Bumlai e a Odebrecht se encarregaram da reforma. A OAS adquiriu móveis
no valor de aproximadamente R$ 170 mil para a cozinha, comprada no mesmo
estabelecimento em que aquela empresa adquiriu móveis para o triplex
164A, o que também indica que o imóvel pertencia ao ex-presidente.
Foram encontradas mensagens, ainda, no celular de Léo Pinhero, indicando
que os beneficiários da cozinha eram o ex-presidente e sua esposa,
ex-primeira-dama. A suspeita, aqui novamente, é que os valores com que o
ex-presidente foi agraciado constituem propinas pagas a título de
contraprestação pelos favores ilícitos obtidos no esquema Petrobrás.
Surgiram, ainda, fortes indícios de pagamentos dissimulados de
aproximadamente R$ 1,3 milhão pela empresa OAS em favor do
ex-presidente, de 01/01/2011 a 01/2016, para a armazenagem de itens
retirados do Palácio do Planalto quando do fim do mandato. Apesar de a
negociação do armazenamento ter sido feita por Paulo Okamotto, que foi
um dos fundadores do Partido dos Trabalhadores, presidente do Instituto
Lula desde o fim de 2011 e sócio do ex-presidente na LILS Palestras
desde sua constituição em março de 2011, o contrato foi feito entre a
OAS e a empresa armazenadora.

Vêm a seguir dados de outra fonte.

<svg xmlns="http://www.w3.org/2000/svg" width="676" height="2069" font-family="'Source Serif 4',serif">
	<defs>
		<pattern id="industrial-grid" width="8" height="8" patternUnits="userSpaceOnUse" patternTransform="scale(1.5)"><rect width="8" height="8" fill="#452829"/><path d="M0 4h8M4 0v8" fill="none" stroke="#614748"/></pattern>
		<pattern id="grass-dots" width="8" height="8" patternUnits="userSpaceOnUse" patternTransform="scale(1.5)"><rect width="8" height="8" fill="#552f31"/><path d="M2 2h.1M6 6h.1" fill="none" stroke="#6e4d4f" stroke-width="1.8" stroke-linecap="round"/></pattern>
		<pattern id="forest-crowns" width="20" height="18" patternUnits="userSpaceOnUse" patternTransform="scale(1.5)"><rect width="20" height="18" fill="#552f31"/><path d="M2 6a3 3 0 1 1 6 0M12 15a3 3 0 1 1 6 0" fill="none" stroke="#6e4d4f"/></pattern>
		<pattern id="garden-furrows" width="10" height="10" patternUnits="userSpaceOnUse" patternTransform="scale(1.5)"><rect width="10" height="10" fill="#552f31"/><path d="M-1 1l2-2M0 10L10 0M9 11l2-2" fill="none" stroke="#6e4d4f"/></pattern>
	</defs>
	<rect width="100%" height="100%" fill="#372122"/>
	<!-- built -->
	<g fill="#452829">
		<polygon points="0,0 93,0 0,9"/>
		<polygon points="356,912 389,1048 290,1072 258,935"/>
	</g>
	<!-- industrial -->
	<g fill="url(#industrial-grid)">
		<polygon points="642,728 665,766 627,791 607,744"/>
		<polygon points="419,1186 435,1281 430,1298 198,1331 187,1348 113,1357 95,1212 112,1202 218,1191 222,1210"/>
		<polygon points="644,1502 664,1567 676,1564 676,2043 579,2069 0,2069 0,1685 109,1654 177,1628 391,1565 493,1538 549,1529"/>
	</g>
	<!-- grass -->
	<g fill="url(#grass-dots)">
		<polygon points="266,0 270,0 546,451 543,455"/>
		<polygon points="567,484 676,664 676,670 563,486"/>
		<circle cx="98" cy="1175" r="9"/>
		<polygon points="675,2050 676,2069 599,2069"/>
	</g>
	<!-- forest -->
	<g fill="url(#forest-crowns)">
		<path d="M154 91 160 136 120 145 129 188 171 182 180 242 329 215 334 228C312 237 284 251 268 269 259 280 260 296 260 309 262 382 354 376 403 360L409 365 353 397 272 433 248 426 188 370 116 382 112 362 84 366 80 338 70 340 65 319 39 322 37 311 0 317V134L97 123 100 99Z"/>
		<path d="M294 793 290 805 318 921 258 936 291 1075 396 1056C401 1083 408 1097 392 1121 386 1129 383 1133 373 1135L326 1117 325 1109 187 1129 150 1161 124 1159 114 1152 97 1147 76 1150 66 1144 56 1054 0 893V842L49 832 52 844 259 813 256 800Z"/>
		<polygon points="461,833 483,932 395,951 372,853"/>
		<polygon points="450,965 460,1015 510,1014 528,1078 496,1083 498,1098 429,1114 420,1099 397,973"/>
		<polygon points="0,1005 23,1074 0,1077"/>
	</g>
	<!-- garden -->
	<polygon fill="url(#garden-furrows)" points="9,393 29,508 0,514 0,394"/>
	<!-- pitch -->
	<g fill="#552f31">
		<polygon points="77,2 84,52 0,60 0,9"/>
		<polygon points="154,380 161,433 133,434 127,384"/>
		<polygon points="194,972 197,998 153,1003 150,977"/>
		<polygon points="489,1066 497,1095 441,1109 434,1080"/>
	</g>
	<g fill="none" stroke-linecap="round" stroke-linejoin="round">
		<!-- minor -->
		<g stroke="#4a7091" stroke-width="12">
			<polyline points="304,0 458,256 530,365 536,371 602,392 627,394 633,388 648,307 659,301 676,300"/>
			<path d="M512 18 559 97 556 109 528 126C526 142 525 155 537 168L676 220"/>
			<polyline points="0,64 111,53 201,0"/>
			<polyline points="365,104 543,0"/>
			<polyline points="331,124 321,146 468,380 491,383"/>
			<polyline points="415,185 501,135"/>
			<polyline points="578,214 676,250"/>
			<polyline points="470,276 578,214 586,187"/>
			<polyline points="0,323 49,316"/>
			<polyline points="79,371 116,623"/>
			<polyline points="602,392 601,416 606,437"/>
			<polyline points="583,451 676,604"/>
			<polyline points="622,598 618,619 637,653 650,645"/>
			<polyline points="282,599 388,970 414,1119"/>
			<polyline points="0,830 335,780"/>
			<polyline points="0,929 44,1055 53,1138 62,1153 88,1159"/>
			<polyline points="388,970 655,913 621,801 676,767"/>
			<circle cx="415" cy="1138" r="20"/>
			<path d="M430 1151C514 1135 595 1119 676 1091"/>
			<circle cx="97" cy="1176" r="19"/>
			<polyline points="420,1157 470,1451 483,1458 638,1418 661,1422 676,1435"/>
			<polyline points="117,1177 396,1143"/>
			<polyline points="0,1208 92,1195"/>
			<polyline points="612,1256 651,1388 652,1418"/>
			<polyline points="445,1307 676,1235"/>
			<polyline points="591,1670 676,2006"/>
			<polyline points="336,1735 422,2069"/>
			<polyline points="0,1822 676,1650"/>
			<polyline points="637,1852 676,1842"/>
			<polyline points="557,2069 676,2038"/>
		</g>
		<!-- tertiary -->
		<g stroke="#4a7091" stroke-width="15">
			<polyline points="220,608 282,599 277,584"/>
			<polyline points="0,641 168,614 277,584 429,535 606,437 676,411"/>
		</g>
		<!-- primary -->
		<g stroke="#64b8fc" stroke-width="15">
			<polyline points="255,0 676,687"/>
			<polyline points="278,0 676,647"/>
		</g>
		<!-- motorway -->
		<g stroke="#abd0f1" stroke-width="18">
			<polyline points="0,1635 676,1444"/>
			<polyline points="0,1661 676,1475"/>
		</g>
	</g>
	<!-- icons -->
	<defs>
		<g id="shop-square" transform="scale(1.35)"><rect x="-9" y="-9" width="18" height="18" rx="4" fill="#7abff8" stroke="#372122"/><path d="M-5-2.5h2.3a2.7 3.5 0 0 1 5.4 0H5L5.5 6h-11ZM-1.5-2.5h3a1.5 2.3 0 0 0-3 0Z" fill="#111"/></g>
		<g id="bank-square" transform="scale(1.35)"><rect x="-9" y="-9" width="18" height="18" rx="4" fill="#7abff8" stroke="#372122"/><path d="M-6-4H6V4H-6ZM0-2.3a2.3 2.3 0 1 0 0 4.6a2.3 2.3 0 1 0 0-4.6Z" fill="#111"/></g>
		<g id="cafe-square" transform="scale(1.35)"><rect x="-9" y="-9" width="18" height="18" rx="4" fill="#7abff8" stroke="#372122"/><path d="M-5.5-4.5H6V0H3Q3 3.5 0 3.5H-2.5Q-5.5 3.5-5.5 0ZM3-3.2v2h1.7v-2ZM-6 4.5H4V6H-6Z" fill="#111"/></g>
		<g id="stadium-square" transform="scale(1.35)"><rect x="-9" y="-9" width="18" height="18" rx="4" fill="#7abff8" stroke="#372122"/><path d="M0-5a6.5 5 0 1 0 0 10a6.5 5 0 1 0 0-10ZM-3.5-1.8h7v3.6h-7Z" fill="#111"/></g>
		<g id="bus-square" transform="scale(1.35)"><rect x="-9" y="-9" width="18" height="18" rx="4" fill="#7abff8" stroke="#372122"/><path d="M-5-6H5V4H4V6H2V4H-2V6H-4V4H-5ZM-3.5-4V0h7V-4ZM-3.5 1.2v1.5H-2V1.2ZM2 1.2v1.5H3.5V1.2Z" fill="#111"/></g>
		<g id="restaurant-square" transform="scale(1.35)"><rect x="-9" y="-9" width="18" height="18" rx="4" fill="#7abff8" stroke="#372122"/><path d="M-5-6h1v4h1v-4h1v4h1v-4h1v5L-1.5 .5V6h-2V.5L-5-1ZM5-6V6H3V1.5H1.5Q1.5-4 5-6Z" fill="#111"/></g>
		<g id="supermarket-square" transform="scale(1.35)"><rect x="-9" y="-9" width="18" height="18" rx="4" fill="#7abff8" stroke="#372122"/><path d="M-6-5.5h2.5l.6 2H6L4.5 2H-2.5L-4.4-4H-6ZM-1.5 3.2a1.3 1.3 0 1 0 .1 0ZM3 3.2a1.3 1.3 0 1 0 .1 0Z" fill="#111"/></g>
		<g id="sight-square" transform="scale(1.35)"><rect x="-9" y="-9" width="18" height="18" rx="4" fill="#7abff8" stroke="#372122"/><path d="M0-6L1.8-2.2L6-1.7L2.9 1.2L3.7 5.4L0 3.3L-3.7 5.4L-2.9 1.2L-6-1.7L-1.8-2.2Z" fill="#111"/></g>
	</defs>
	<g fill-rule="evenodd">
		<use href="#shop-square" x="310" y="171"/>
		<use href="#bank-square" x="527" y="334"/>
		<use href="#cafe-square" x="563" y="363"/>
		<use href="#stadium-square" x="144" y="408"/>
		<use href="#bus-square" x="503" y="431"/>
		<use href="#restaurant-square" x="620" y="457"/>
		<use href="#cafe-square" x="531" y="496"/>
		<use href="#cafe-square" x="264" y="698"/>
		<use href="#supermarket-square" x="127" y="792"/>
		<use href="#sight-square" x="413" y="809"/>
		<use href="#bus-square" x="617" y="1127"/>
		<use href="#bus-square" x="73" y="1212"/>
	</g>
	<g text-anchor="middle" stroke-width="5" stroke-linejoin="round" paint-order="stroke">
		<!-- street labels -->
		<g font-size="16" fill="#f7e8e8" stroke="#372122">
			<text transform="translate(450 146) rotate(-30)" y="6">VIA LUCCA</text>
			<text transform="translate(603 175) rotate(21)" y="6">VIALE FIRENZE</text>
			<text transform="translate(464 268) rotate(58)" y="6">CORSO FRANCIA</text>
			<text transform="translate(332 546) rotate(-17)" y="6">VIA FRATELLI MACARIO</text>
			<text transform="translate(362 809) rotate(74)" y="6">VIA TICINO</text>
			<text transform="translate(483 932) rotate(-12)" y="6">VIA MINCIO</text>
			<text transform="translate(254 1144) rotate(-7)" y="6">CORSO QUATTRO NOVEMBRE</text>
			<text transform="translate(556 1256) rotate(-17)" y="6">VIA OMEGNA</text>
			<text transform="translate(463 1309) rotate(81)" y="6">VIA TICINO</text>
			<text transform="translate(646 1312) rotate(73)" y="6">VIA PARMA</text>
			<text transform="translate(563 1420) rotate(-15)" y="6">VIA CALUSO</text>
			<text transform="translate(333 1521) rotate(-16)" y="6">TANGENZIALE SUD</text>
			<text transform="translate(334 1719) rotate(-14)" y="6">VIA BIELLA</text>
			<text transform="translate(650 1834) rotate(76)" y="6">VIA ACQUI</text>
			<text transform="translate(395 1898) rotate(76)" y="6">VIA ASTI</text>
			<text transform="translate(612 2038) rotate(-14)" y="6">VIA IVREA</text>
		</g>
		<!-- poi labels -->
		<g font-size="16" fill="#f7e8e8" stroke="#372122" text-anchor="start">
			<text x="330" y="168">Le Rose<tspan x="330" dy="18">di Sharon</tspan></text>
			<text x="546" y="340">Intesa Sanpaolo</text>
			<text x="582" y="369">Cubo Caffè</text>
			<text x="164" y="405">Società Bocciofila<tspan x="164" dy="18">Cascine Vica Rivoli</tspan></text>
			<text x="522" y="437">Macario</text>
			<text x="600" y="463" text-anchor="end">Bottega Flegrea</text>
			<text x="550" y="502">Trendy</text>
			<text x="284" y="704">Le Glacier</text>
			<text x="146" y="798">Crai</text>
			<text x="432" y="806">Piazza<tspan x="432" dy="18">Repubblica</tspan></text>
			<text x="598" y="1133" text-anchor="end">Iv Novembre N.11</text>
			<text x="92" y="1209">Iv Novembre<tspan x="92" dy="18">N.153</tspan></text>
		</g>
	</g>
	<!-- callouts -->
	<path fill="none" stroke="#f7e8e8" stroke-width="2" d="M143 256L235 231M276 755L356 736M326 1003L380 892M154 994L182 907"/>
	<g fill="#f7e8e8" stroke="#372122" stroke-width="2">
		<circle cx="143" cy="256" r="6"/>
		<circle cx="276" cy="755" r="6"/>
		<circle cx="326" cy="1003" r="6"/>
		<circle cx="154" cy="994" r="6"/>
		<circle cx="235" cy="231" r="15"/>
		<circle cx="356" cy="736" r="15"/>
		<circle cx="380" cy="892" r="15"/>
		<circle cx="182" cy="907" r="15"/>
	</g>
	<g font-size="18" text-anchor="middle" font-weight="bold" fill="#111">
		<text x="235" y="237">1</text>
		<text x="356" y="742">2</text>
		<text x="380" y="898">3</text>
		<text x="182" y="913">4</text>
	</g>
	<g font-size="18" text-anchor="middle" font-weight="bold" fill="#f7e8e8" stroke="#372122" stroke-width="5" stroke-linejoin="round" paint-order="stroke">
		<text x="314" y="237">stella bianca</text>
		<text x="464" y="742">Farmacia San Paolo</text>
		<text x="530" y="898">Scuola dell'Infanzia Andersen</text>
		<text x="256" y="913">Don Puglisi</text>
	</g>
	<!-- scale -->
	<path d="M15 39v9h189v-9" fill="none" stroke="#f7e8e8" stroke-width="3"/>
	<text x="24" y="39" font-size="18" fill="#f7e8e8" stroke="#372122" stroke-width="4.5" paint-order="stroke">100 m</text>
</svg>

Nesse contrato, seu real objeto foi
escondido, falsificandose o documento para dele constar que se tratava
de “armazenagem de materiais de escritório e mobiliário corporativo de
propriedade da construtora OAS Ltda.”
Paulo Okamotto assinou ainda, em 12 de janeiro de 2016, procuração autorizando a retirada dos bens.

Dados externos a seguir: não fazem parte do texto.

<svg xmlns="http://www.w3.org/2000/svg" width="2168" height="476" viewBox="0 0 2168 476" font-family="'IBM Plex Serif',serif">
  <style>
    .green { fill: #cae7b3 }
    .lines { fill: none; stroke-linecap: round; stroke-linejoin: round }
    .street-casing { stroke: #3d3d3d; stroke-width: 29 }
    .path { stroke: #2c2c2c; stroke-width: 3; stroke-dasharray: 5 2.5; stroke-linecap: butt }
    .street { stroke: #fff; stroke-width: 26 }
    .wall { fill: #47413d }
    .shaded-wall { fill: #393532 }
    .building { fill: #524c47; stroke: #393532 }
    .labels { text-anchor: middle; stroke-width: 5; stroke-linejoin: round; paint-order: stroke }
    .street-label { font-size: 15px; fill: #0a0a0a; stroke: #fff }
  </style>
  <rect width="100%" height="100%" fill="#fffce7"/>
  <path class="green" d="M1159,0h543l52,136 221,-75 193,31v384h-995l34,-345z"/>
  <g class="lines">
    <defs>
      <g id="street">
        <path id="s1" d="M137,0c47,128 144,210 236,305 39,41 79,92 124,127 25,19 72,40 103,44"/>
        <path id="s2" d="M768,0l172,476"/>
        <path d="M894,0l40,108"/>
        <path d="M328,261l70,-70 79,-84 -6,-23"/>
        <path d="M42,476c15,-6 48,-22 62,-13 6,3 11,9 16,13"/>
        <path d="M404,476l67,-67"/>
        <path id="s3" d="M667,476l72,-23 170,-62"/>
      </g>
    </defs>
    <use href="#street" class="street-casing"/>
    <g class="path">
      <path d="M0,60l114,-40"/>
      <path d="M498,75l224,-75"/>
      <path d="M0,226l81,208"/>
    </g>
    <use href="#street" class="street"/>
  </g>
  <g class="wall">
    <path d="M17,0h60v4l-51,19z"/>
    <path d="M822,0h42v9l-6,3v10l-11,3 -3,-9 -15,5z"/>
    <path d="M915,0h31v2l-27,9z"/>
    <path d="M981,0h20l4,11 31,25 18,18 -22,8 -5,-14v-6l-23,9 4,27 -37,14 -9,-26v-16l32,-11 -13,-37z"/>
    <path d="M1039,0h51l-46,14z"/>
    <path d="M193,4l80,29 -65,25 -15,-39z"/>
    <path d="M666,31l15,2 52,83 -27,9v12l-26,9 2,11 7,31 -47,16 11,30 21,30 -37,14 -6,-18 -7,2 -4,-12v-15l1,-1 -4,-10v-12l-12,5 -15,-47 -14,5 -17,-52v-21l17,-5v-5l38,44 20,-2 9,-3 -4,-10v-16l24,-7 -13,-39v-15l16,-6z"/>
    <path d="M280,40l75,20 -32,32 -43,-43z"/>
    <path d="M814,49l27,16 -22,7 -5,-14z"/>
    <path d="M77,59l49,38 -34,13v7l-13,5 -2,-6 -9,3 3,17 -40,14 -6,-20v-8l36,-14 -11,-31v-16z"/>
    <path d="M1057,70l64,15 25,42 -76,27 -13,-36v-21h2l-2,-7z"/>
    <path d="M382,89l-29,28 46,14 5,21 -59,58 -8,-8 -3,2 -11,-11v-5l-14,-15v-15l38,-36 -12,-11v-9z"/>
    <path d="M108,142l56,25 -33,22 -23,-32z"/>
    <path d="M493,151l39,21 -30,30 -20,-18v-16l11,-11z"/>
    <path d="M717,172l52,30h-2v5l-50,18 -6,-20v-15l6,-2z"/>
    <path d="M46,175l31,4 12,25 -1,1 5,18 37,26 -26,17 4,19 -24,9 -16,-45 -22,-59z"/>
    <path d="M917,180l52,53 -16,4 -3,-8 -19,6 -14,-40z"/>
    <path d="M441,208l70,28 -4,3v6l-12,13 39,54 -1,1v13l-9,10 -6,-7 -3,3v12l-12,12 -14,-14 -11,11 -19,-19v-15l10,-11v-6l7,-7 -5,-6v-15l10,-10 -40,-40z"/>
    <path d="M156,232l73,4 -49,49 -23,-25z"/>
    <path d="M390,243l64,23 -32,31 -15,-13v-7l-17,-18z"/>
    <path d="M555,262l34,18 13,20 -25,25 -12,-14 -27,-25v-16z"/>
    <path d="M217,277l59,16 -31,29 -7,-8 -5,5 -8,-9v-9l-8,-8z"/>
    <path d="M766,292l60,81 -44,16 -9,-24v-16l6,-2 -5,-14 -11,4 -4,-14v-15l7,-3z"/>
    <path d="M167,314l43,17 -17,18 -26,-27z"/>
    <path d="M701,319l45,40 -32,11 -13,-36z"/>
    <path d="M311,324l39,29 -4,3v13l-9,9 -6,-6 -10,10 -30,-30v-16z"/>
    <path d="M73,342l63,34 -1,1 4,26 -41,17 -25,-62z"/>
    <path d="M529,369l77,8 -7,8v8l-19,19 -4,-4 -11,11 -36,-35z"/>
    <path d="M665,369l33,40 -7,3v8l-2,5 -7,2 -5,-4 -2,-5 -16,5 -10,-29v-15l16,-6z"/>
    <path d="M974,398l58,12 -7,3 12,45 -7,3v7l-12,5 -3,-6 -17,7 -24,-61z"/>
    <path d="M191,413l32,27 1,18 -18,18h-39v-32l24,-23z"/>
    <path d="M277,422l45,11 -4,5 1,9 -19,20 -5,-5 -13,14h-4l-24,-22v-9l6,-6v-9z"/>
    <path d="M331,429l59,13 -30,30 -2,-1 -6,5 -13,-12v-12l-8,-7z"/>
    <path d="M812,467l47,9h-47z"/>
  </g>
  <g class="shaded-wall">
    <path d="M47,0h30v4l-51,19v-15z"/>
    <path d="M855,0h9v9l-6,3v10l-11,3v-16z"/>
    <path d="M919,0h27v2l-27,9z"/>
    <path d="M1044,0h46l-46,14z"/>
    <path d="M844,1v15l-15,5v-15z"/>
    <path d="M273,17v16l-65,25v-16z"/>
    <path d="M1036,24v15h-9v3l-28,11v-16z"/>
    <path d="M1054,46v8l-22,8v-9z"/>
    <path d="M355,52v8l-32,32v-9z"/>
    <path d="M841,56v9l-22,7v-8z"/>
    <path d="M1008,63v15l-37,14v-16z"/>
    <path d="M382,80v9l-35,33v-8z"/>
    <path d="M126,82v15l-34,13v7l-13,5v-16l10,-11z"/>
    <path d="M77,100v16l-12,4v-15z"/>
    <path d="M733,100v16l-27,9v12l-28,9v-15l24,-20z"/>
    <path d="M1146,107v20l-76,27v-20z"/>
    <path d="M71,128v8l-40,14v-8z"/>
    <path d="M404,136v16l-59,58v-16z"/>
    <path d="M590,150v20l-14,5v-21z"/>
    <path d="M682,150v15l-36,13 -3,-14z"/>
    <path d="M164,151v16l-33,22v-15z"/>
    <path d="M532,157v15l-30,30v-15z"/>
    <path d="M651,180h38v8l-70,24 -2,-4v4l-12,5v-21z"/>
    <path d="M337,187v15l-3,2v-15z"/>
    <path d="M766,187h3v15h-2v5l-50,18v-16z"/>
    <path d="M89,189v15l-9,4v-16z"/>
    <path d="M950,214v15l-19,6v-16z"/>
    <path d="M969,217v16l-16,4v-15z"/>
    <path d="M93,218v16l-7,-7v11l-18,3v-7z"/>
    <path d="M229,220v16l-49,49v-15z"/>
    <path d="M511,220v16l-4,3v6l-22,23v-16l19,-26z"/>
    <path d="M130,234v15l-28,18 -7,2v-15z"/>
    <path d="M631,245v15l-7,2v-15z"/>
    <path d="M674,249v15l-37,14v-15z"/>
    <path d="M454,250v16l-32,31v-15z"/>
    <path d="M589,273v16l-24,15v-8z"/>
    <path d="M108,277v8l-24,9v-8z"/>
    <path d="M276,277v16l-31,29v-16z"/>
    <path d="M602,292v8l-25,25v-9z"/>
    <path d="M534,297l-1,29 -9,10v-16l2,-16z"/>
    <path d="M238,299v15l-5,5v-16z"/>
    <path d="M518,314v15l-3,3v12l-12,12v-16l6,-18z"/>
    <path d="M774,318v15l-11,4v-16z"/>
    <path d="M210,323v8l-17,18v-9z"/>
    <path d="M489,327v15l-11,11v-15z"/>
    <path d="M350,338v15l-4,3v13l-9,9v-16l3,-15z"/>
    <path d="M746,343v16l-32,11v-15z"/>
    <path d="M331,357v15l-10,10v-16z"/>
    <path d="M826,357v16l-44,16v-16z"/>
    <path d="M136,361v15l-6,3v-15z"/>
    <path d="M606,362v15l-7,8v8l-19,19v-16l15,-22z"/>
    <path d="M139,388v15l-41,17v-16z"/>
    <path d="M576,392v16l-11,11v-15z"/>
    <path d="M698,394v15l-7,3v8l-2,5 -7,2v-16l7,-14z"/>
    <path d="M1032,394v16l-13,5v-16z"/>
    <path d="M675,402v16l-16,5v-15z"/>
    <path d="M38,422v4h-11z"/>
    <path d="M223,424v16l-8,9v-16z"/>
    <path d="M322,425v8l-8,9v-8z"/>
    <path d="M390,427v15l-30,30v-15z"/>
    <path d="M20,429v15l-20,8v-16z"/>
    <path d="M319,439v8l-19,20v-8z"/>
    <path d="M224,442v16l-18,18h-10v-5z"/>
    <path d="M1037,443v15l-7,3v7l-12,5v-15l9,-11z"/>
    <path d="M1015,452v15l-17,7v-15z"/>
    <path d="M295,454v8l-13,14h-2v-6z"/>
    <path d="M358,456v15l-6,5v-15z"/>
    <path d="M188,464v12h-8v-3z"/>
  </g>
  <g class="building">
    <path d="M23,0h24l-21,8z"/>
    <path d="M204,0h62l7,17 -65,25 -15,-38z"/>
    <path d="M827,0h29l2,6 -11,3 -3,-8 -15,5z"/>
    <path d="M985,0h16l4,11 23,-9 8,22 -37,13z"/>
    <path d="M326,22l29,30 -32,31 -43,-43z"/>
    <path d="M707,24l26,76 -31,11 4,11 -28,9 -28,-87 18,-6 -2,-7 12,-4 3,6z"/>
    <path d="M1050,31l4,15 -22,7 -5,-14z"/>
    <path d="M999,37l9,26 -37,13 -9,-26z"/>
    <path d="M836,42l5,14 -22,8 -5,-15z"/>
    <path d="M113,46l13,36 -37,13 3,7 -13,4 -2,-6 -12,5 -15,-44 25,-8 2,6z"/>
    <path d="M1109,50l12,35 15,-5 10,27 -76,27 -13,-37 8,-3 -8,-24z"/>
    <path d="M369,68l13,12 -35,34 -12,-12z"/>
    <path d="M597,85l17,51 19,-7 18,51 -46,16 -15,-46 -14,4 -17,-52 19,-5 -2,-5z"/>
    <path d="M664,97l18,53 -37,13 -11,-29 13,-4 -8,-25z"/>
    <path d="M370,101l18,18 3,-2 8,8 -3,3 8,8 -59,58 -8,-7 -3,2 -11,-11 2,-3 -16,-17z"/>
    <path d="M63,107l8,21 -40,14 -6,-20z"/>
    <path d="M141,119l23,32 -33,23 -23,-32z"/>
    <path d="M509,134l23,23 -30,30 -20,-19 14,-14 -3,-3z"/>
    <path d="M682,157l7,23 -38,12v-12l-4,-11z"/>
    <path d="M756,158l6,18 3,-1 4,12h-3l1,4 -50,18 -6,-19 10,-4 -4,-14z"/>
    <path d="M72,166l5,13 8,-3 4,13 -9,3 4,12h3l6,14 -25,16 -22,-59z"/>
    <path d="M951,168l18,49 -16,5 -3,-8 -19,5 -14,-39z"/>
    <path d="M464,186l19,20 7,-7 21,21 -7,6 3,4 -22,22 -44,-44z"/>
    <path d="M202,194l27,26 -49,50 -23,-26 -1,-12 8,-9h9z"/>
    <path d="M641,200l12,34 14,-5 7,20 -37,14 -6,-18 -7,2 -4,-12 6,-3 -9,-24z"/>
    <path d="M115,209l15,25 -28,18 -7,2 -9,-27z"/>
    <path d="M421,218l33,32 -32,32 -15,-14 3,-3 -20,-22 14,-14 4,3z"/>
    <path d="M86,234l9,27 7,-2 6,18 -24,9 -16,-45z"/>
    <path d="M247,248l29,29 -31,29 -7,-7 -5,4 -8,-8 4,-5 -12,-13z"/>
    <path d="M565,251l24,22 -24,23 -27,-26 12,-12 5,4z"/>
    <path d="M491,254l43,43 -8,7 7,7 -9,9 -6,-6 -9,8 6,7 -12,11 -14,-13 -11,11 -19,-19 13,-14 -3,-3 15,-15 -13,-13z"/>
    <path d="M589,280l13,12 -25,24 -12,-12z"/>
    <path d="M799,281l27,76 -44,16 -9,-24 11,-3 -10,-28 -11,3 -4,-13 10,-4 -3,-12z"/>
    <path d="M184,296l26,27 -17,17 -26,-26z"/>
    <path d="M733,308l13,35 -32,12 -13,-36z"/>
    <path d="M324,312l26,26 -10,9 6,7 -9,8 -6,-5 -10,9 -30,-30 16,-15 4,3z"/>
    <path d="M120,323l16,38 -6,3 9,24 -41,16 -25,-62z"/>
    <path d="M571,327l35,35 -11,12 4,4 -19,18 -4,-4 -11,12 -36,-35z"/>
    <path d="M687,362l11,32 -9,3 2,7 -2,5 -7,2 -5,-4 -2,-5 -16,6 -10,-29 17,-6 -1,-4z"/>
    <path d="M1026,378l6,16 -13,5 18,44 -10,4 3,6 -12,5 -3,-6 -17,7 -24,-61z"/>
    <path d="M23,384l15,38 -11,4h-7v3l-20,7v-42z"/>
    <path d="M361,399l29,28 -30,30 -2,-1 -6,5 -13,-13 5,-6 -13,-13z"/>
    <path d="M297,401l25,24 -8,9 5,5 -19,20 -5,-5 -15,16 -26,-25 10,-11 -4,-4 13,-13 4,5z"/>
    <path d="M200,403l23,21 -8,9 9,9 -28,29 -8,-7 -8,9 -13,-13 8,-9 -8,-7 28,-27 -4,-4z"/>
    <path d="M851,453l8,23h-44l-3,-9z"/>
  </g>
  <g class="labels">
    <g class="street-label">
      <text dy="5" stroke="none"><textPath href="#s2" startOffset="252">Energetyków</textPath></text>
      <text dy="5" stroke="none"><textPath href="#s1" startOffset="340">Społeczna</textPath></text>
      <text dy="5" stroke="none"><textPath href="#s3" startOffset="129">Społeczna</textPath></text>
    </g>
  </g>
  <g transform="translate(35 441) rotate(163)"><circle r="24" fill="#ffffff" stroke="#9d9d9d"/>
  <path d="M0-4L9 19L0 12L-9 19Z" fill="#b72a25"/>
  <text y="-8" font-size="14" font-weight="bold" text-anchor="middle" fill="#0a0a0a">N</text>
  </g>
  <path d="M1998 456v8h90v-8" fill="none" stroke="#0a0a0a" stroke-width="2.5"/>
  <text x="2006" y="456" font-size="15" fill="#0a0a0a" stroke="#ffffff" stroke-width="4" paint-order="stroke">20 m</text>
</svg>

Por fim, investigam se pagamentos vultosos feitos por construtoras
beneficiadas no esquema Petrobrás em favor do Instituto Lula e da LILS
Palestras, em razão de suspeitas levantadas pelos ingressos e saídas dos
valores. De fato, a maior parte do dinheiro que ingressou em ambas as
empresas, ao longo de 2011 a 2014, proveio de empresas do esquema
Petrobras: Camargo Correa, OAS, Odebrecht, Andrade Gutierrez, Queiroz
Galvão e UTC.
No Instituto Lula, foram 20,7 dentre 35 milhões que ingressaram. Na
LILS, foram 10 dentre 21 milhões. Quanto às saídas de recursos, além de
beneficiarem pessoas vinculadas ao Partido dos Trabalhadores — cumprindo
recordar que o esquema da Petrobras era partidário , elas beneficiaram
parentes próximos do ex-presidente, por meio de pagamentos a empresas
de que são sócios. Além de tudo isso, a própria presidência do Instituto
foi ocupada, em dado momento, por ex-tesoureiro de sua campanha que é
apontado por colaboradores como recebedor de propinas que somaram
aproximadamente R$ 3 milhões, decorrentes de contratos com a Petrobras, o
que, mais uma vez, mostra o vínculo de pessoas muito próximas ao
ex-presidente com os crimes e indica possível ligação das próprias
empresas ao esquema ilícito e partidário que vitimou a Petrobrás.
Todos esses fatos estão sendo investigados no âmbito da Lava Jato porque
eles se relacionam com o destino de verbas desviadas da Petrobras por
empresas e pessoas participantes do megaesquema criminoso. Os fatos são
de competência federal não só por se relacionarem com crimes financeiros
e de lavagem de dinheiro transnacional, mas também por haver fatos
praticados quando o ex-presidente estava no exercício de mandato no
âmbito da União Federal, onde possivelmente sua influência foi usada,
antes e depois do mandato — o que é objeto de investigação —, para que o
esquema existisse e se perpetuasse.
Ressalta a Força Tarefa do Ministério Público Federal que a investigação
sobre o ex-Presidente não constitui juízo de valor sobre quem ele é ou
sobre o significado histórico dessa personalidade, mas sim um juízo de
investigação sobre fatos e atos determinados, que estão sob suspeita.
Dentro de uma república, mesmo pessoas ilustres e poderosas devem estar
sujeitas ao escrutínio judicial quando houver fundada suspeita de
atividade criminosa, a qual se apoia, neste caso, em dezenas de
depoimentos e ampla prova documental. Conforme colocou a decisão
judicial, “embora o ex-Presidente mereça todo o respeito, em virtude da
dignidade do cargo que ocupou (sem prejuízo do respeito devido a
qualquer pessoa), isso não significa que está imune à investigação, já
que presentes justificativas para tanto.”